* [Available data]:
____________________

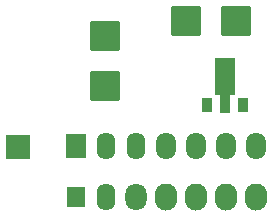
<source format=gbr>
%TF.GenerationSoftware,KiCad,Pcbnew,7.0.8*%
%TF.CreationDate,2024-02-04T18:47:11+02:00*%
%TF.ProjectId,QL_MDV_Control,514c5f4d-4456-45f4-936f-6e74726f6c2e,rev?*%
%TF.SameCoordinates,PX62a23e8PY5bc46e8*%
%TF.FileFunction,Soldermask,Bot*%
%TF.FilePolarity,Negative*%
%FSLAX46Y46*%
G04 Gerber Fmt 4.6, Leading zero omitted, Abs format (unit mm)*
G04 Created by KiCad (PCBNEW 7.0.8) date 2024-02-04 18:47:11*
%MOMM*%
%LPD*%
G01*
G04 APERTURE LIST*
G04 Aperture macros list*
%AMRoundRect*
0 Rectangle with rounded corners*
0 $1 Rounding radius*
0 $2 $3 $4 $5 $6 $7 $8 $9 X,Y pos of 4 corners*
0 Add a 4 corners polygon primitive as box body*
4,1,4,$2,$3,$4,$5,$6,$7,$8,$9,$2,$3,0*
0 Add four circle primitives for the rounded corners*
1,1,$1+$1,$2,$3*
1,1,$1+$1,$4,$5*
1,1,$1+$1,$6,$7*
1,1,$1+$1,$8,$9*
0 Add four rect primitives between the rounded corners*
20,1,$1+$1,$2,$3,$4,$5,0*
20,1,$1+$1,$4,$5,$6,$7,0*
20,1,$1+$1,$6,$7,$8,$9,0*
20,1,$1+$1,$8,$9,$2,$3,0*%
%AMFreePoly0*
4,1,9,3.862500,-0.866500,0.737500,-0.866500,0.737500,-0.450000,-0.737500,-0.450000,-0.737500,0.450000,0.737500,0.450000,0.737500,0.866500,3.862500,0.866500,3.862500,-0.866500,3.862500,-0.866500,$1*%
G04 Aperture macros list end*
%ADD10R,2.000000X2.000000*%
%ADD11R,1.600000X1.800000*%
%ADD12O,1.600000X2.300000*%
%ADD13O,1.800000X2.300000*%
%ADD14O,1.900000X2.300000*%
%ADD15R,1.700000X2.000000*%
%ADD16O,1.700000X2.300000*%
%ADD17RoundRect,0.102000X1.130300X-1.206500X1.130300X1.206500X-1.130300X1.206500X-1.130300X-1.206500X0*%
%ADD18R,0.900000X1.300000*%
%ADD19FreePoly0,90.000000*%
%ADD20RoundRect,0.102000X-1.206500X-1.130300X1.206500X-1.130300X1.206500X1.130300X-1.206500X1.130300X0*%
G04 APERTURE END LIST*
D10*
%TO.C,J2*%
X2950000Y-13950000D03*
%TD*%
D11*
%TO.C,J2-TOQL1*%
X7790000Y-18175000D03*
D12*
X10330000Y-18175000D03*
D13*
X12870000Y-18175000D03*
D14*
X15410000Y-18175000D03*
X17950000Y-18175000D03*
X20490000Y-18175000D03*
X23030000Y-18175000D03*
%TD*%
D15*
%TO.C,J1-TOMDV1*%
X7795000Y-13800000D03*
D12*
X10335000Y-13800000D03*
X12875000Y-13800000D03*
D16*
X15415000Y-13800000D03*
X17955000Y-13800000D03*
X20495000Y-13800000D03*
X23035000Y-13800000D03*
%TD*%
D17*
%TO.C,C2*%
X21408600Y-3225000D03*
X17141400Y-3225000D03*
%TD*%
D18*
%TO.C,U3*%
X21927500Y-10362500D03*
D19*
X20427500Y-10275000D03*
D18*
X18927500Y-10362500D03*
%TD*%
D20*
%TO.C,C1*%
X10250000Y-8767200D03*
X10250000Y-4500000D03*
%TD*%
M02*

</source>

____________________

* [What you will do]: The entries above need to be printed again exactly; please exclude all pictures.

* [The completed task]:
<source format=gbr>
%TF.GenerationSoftware,KiCad,Pcbnew,7.0.8*%
%TF.CreationDate,2024-02-04T18:47:11+02:00*%
%TF.ProjectId,QL_MDV_Control,514c5f4d-4456-45f4-936f-6e74726f6c2e,rev?*%
%TF.SameCoordinates,PX62a23e8PY5bc46e8*%
%TF.FileFunction,Soldermask,Bot*%
%TF.FilePolarity,Negative*%
%FSLAX46Y46*%
G04 Gerber Fmt 4.6, Leading zero omitted, Abs format (unit mm)*
G04 Created by KiCad (PCBNEW 7.0.8) date 2024-02-04 18:47:11*
%MOMM*%
%LPD*%
G01*
G04 APERTURE LIST*
G04 Aperture macros list*
%AMRoundRect*
0 Rectangle with rounded corners*
0 $1 Rounding radius*
0 $2 $3 $4 $5 $6 $7 $8 $9 X,Y pos of 4 corners*
0 Add a 4 corners polygon primitive as box body*
4,1,4,$2,$3,$4,$5,$6,$7,$8,$9,$2,$3,0*
0 Add four circle primitives for the rounded corners*
1,1,$1+$1,$2,$3*
1,1,$1+$1,$4,$5*
1,1,$1+$1,$6,$7*
1,1,$1+$1,$8,$9*
0 Add four rect primitives between the rounded corners*
20,1,$1+$1,$2,$3,$4,$5,0*
20,1,$1+$1,$4,$5,$6,$7,0*
20,1,$1+$1,$6,$7,$8,$9,0*
20,1,$1+$1,$8,$9,$2,$3,0*%
%AMFreePoly0*
4,1,9,3.862500,-0.866500,0.737500,-0.866500,0.737500,-0.450000,-0.737500,-0.450000,-0.737500,0.450000,0.737500,0.450000,0.737500,0.866500,3.862500,0.866500,3.862500,-0.866500,3.862500,-0.866500,$1*%
G04 Aperture macros list end*
%ADD10R,2.000000X2.000000*%
%ADD11R,1.600000X1.800000*%
%ADD12O,1.600000X2.300000*%
%ADD13O,1.800000X2.300000*%
%ADD14O,1.900000X2.300000*%
%ADD15R,1.700000X2.000000*%
%ADD16O,1.700000X2.300000*%
%ADD17RoundRect,0.102000X1.130300X-1.206500X1.130300X1.206500X-1.130300X1.206500X-1.130300X-1.206500X0*%
%ADD18R,0.900000X1.300000*%
%ADD19FreePoly0,90.000000*%
%ADD20RoundRect,0.102000X-1.206500X-1.130300X1.206500X-1.130300X1.206500X1.130300X-1.206500X1.130300X0*%
G04 APERTURE END LIST*
D10*
%TO.C,J2*%
X2950000Y-13950000D03*
%TD*%
D11*
%TO.C,J2-TOQL1*%
X7790000Y-18175000D03*
D12*
X10330000Y-18175000D03*
D13*
X12870000Y-18175000D03*
D14*
X15410000Y-18175000D03*
X17950000Y-18175000D03*
X20490000Y-18175000D03*
X23030000Y-18175000D03*
%TD*%
D15*
%TO.C,J1-TOMDV1*%
X7795000Y-13800000D03*
D12*
X10335000Y-13800000D03*
X12875000Y-13800000D03*
D16*
X15415000Y-13800000D03*
X17955000Y-13800000D03*
X20495000Y-13800000D03*
X23035000Y-13800000D03*
%TD*%
D17*
%TO.C,C2*%
X21408600Y-3225000D03*
X17141400Y-3225000D03*
%TD*%
D18*
%TO.C,U3*%
X21927500Y-10362500D03*
D19*
X20427500Y-10275000D03*
D18*
X18927500Y-10362500D03*
%TD*%
D20*
%TO.C,C1*%
X10250000Y-8767200D03*
X10250000Y-4500000D03*
%TD*%
M02*

</source>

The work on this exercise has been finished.